By Priya Krishna
Five years ago, Rob and Diane Perez found a spoon and a ramekin in the trash at a branch of their Saul Good Restaurant & Pub, and realized that their top server was doing heroin in the bathroom.
They had already lost the first manager to join their staff; she died in jail after trying to obtain prescription pills illegally. But they didn’t put the pieces together until last year, when they got a call that a cook would not be coming into work because he had overdosed on opioids and died.
They realized that they had lost 13 employees to addiction over 10 years,and that half the cases were related to opioid drugs. “They were not fired,” Mr. Perez said. “They were dead.”

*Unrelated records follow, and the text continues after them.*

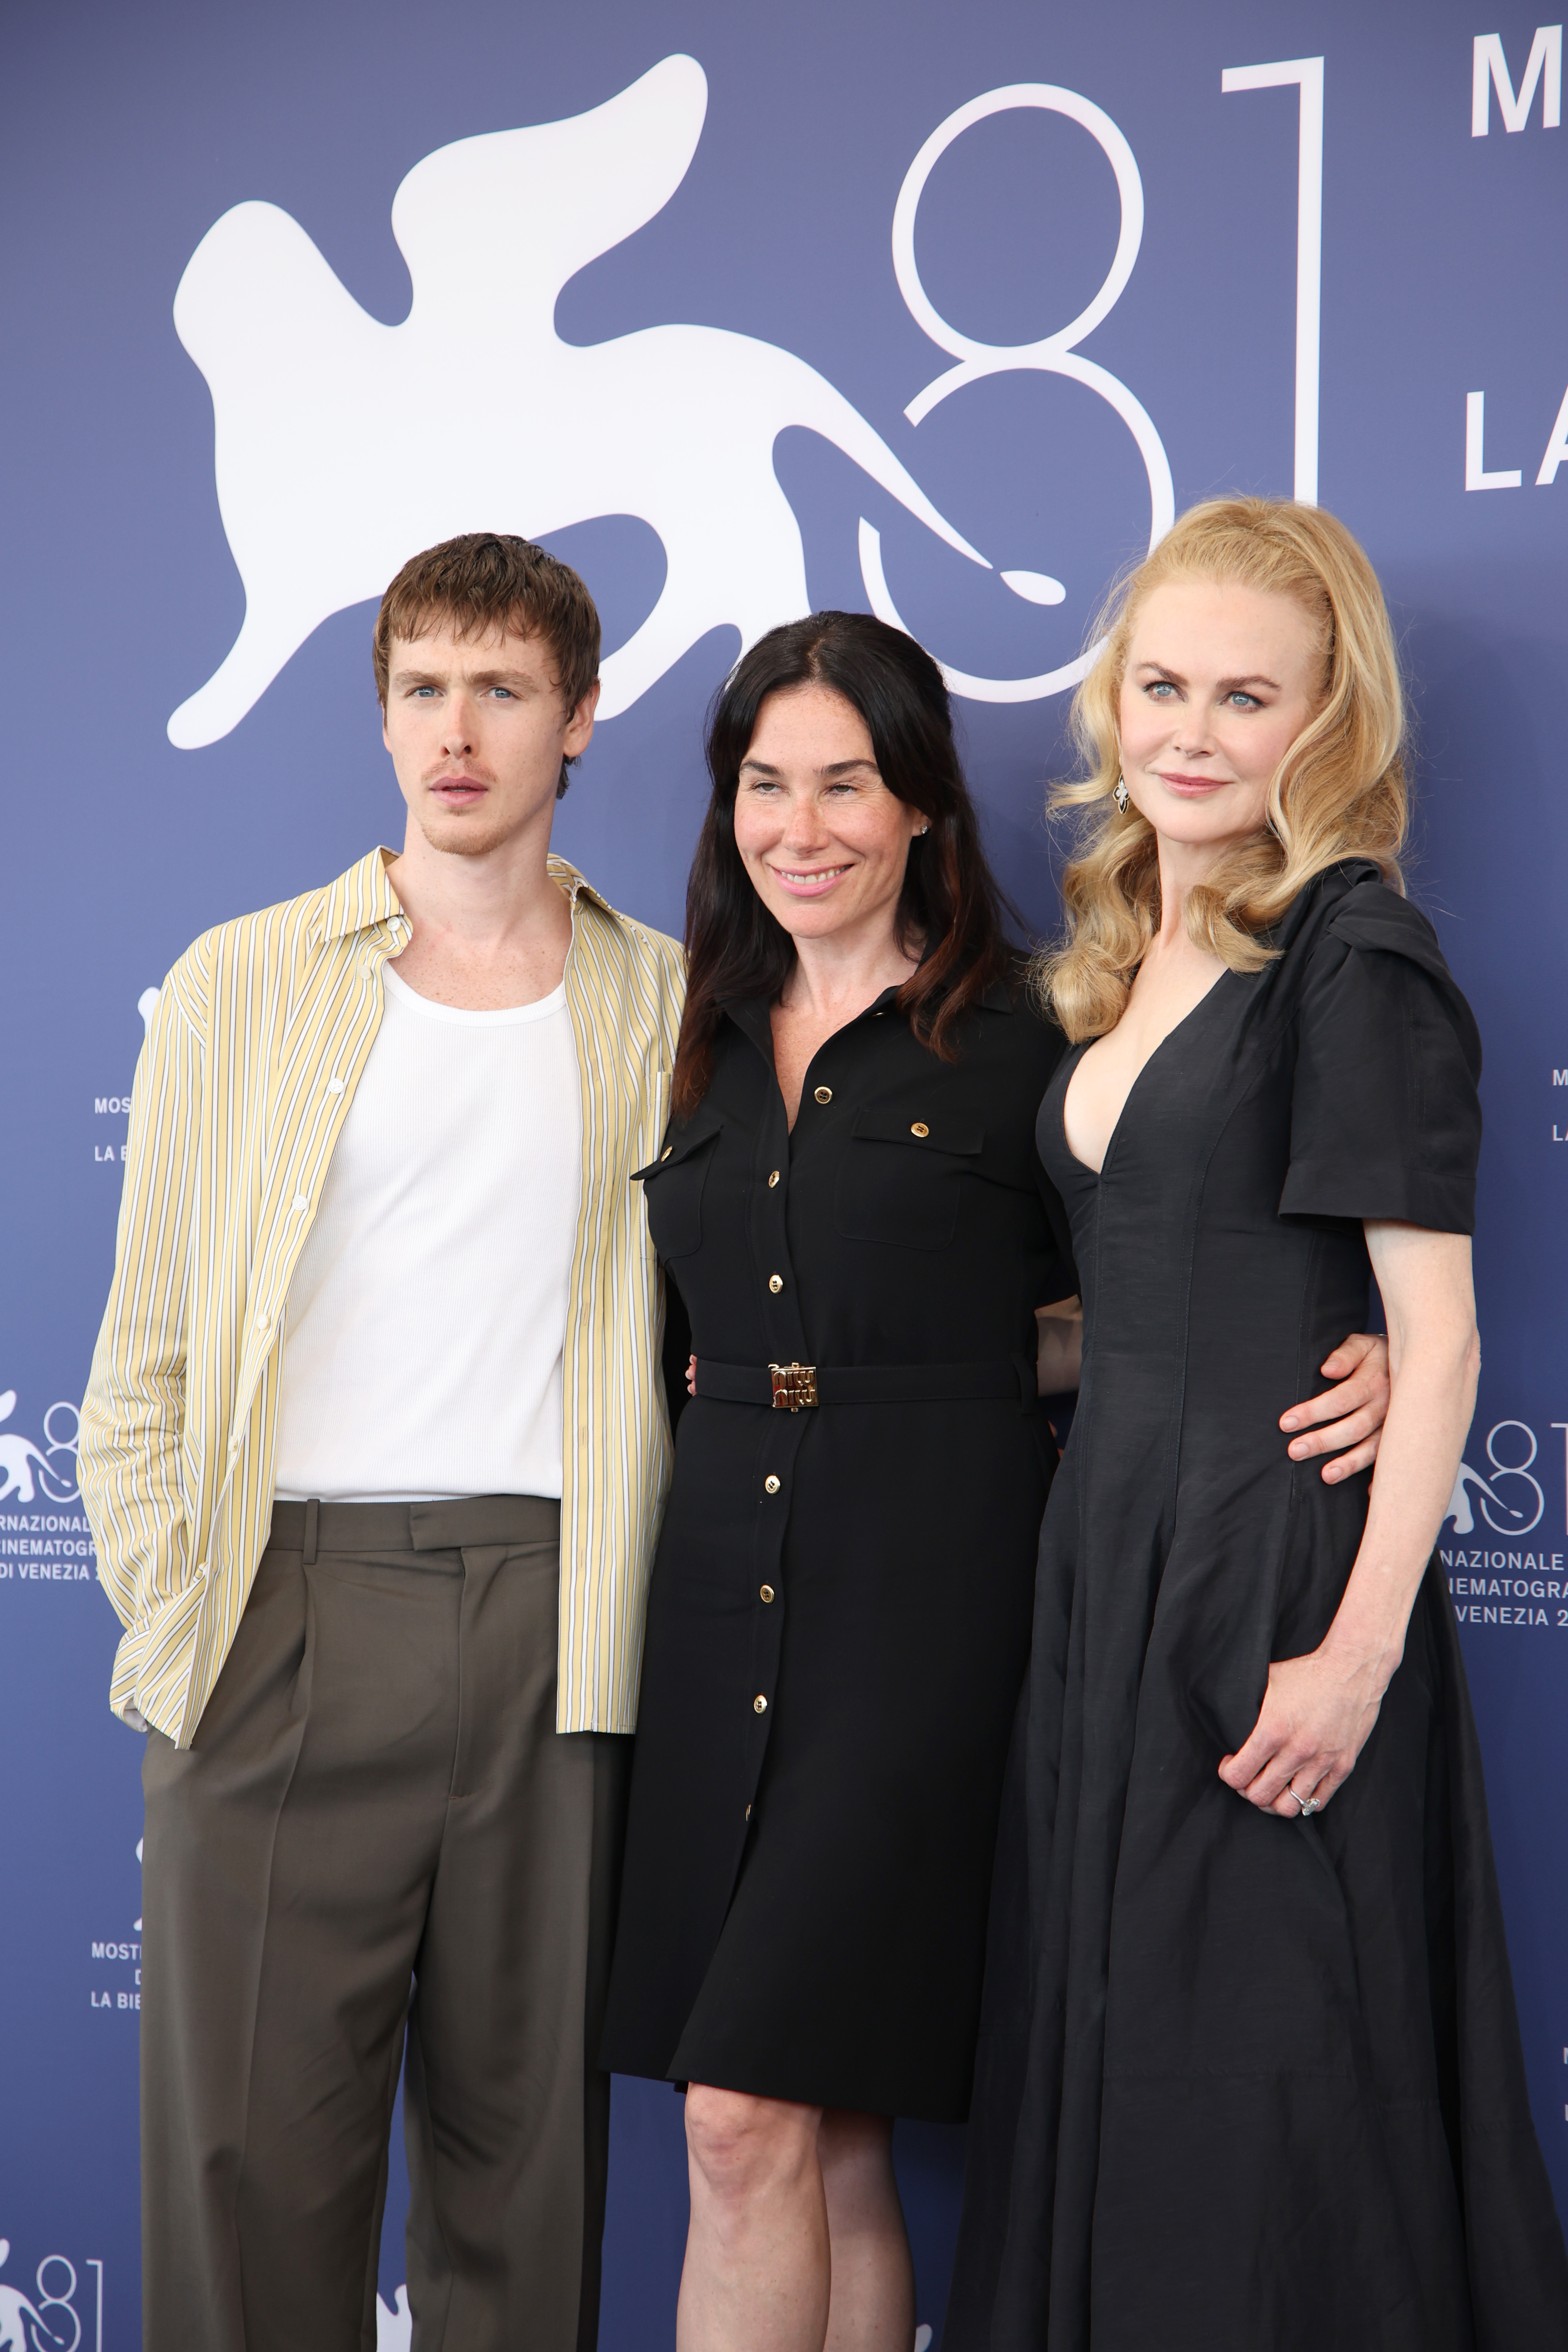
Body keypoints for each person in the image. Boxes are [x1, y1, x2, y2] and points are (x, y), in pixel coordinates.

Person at [598, 609, 1392, 2352]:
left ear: (924, 813)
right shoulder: (687, 1031)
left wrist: (1362, 1346)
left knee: (740, 2117)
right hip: (716, 1590)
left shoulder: (1030, 1034)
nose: (799, 826)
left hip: (924, 1614)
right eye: (764, 785)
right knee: (836, 2133)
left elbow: (1154, 1290)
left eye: (845, 785)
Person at [946, 498, 1568, 2351]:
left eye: (1244, 695)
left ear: (1329, 723)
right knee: (1115, 2062)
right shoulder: (1129, 955)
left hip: (1266, 1585)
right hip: (1105, 1581)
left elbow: (1434, 1343)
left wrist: (1355, 1657)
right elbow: (1128, 1305)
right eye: (1159, 685)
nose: (1191, 733)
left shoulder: (1352, 957)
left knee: (1256, 2092)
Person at [78, 533, 685, 2352]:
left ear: (580, 718)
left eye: (502, 688)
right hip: (287, 1605)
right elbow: (145, 1361)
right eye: (422, 685)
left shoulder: (670, 1001)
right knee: (245, 2181)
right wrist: (190, 1625)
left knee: (529, 2181)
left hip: (556, 1619)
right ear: (384, 712)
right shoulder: (239, 984)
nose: (457, 729)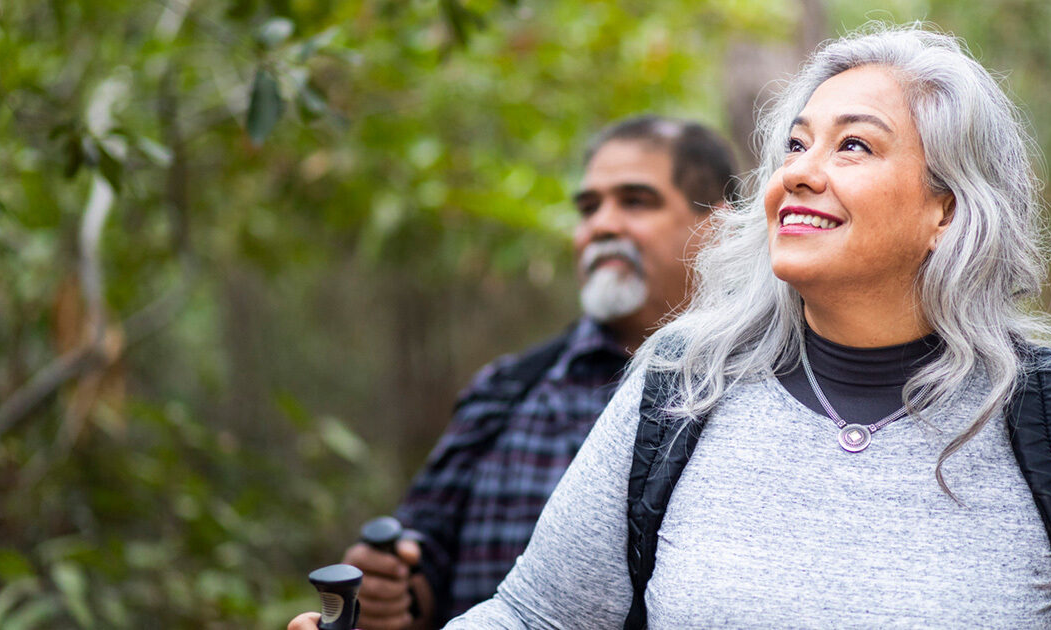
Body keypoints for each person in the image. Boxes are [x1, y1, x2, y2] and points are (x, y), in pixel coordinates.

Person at [292, 25, 1051, 630]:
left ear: (948, 213)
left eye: (854, 146)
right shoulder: (681, 388)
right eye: (795, 144)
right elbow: (539, 618)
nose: (800, 171)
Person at [294, 115, 738, 630]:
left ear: (720, 228)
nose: (602, 225)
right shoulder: (507, 390)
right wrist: (391, 592)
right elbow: (423, 557)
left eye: (635, 201)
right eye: (589, 208)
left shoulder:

An estimated 115 Americans die every day of opioid overdose, according to the Centers for Disease Control and Prevention. One of the hardest-hit states is Kentucky, which in 2016 recorded nearly 24 opioid-related deaths for every 100,000 people, almost double the national rate, the National Institute on Drug Abuse reports.
Here in Lexington, a charming, pasture-draped city known around the world for its horse farms, there hasn’t been a single day since July 2016 when paramedics have not administered Narcan, the lifesaving drug for opioid overdoses, to at least one person, said Lt. Jessica Bowman, a public information officer for the Lexington Fire Department.